== Text provided ==
╔══

The two last games against Dallas we almost have won...One time we get blocked the other we just slept in the last seconds...I hope we are going to win this one...ending this streak would be great for the confidence of the Nuggets


----------



## RoddneyThaRippa (Jun 28, 2003)

This might be the most important game of the season. We're coming off a tough loss to Chicago and we've lost six out of our last seven. There are three games before the break - Dallas, Seattle, and Phoenix. Hopefully we can two out of those three. 

We'll also find out if Karl is interested in making any adjustments with the team, such as running a half court offense once in awhile.


----------



## Gambino (Feb 11, 2004)

I hate playing Denver especially at Denver. It use to be easy pre Mello lol. But this will be a very tough game for us to win. I thought we would go 1-1 on this back to back when I see the schedule last month so I wouldn't be surprised if we lose tonight. But our guys did rest last night in the 4th quarter so they may be a little fresh and we have been pretty good on back to backs this season. Should be a good one.


----------



## 77AJ (Feb 16, 2005)

Dragnsmke1 said:


> wow...this is an amazing game thread...


Right on! I appreciate the feedback.

Good luck tonight. However I have a feeling the Nuggets are going to pick one off the Mavs tonight. Should be a really fun game to watch no matter who wins.


----------



## 77AJ (Feb 16, 2005)

Elson rolled his ankle.


----------



## 77AJ (Feb 16, 2005)

Nuggets putting the clamp down on the Mavs early on.


----------



## 77AJ (Feb 16, 2005)

Nuggets 34 Mavericks 21 after the 1st quarter. The Nuggets coming out strong!


----------



## 77AJ (Feb 16, 2005)

Wow the Mavs just made a fast come back. The Game is now Nuggets 38 Mavs 34.


----------



## Kuskid (Aug 18, 2004)

I turned it on in the last first quarter. What the hell happened with K Mart? I heard the words "league investigation," so there's something going on.


----------



## Sánchez AF (Aug 10, 2003)

94-80 Denver Up 9:55 in the 4th


----------



## Sánchez AF (Aug 10, 2003)

Damn after a 19 lead in the end of the 3 Q now is 94-82 

Kenyon having a season game 34 pts 8 rebounds. 

Melo with 21 and 9 assist


----------



## Sánchez AF (Aug 10, 2003)

How the game goes. Nuggets ready to stop Mavs Winning streak


----------



## Sánchez AF (Aug 10, 2003)

Najera Doing Ok on Dirk. Greg Coming back

Damn Van Horn for 3 but

Earl answer with another 3 

Jason Terry with the TO.


----------



## Sánchez AF (Aug 10, 2003)

99-87

Earl with a nice steal and the jump shot. Marquis answer with the layup


----------



## Sánchez AF (Aug 10, 2003)

Horn another triple 99-90 Nuggets


----------



## Sánchez AF (Aug 10, 2003)

Najera nice steal on Dirk and easy bucket...

╚══

(Dataset records)
╔══

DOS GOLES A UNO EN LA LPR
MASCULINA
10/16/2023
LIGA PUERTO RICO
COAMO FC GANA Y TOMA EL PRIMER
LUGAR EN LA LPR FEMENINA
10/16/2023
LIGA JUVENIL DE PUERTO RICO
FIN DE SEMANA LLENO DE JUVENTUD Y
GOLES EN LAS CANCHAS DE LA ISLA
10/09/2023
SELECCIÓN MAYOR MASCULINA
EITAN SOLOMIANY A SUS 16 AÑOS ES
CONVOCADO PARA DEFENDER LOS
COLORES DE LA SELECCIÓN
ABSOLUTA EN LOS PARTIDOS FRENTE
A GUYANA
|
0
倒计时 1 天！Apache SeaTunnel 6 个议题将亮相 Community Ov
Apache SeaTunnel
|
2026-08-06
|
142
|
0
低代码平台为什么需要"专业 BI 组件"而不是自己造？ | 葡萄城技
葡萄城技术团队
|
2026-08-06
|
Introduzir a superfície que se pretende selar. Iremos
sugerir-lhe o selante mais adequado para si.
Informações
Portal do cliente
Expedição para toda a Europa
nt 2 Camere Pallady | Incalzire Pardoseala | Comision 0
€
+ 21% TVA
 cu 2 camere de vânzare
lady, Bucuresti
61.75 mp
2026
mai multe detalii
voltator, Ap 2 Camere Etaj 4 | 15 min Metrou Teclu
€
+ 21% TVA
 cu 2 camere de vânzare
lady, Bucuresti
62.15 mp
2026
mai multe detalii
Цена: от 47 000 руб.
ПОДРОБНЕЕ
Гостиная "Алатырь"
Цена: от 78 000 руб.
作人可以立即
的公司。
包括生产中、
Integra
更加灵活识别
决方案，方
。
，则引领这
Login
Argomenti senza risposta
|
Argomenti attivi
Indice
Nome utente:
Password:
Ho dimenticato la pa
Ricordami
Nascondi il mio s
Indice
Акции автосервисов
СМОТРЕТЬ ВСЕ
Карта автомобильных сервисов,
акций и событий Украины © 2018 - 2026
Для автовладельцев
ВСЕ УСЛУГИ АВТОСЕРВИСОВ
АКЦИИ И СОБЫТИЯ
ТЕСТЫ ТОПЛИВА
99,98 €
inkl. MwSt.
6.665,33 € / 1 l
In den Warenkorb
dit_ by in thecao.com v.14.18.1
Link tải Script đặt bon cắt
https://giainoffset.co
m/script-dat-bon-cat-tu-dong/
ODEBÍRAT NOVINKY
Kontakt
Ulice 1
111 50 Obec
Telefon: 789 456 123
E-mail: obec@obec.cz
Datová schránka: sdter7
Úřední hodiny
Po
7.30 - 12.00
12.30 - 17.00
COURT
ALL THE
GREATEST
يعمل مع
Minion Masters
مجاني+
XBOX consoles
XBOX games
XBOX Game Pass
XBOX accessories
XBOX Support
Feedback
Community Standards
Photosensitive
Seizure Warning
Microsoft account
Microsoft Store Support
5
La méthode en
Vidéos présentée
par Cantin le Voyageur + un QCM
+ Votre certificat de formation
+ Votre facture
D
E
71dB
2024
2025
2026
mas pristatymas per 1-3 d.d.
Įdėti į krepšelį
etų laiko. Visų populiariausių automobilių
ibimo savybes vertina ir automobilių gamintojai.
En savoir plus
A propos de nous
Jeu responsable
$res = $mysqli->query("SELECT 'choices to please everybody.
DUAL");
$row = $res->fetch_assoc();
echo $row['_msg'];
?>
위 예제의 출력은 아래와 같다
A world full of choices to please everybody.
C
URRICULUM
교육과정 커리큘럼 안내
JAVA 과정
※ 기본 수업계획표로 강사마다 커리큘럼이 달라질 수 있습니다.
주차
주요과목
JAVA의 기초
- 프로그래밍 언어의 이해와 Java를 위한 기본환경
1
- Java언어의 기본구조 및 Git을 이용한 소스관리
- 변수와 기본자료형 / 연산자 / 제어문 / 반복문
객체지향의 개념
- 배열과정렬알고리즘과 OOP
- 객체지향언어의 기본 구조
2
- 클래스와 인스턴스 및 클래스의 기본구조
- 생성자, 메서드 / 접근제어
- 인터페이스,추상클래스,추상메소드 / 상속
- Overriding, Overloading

╚══

== Instructions ==
1/ Answer these questions about the game thread:
(a) Which three games come before the break?
(b) What was the score after the 1st quarter?
(c) How many points and rebounds did Kenyon have?
2/ Convert everything in the records from the very start down through the line containing "CONVOCADO PARA DEFENDER LOS", both ends included, into a JSON list of strings with one string per line. Leave out blank lines.

== Per-task answers ==
1/
(a) Dallas, Seattle, and Phoenix
(b) Nuggets 34, Mavericks 21
(c) 34 points and 8 rebounds

2/
[
  "DOS GOLES A UNO EN LA LPR",
  "MASCULINA",
  "10/16/2023",
  "LIGA PUERTO RICO",
  "COAMO FC GANA Y TOMA EL PRIMER",
  "LUGAR EN LA LPR FEMENINA",
  "10/16/2023",
  "LIGA JUVENIL DE PUERTO RICO",
  "FIN DE SEMANA LLENO DE JUVENTUD Y",
  "GOLES EN LAS CANCHAS DE LA ISLA",
  "10/09/2023",
  "SELECCIÓN MAYOR MASCULINA",
  "EITAN SOLOMIANY A SUS 16 AÑOS ES",
  "CONVOCADO PARA DEFENDER LOS"
]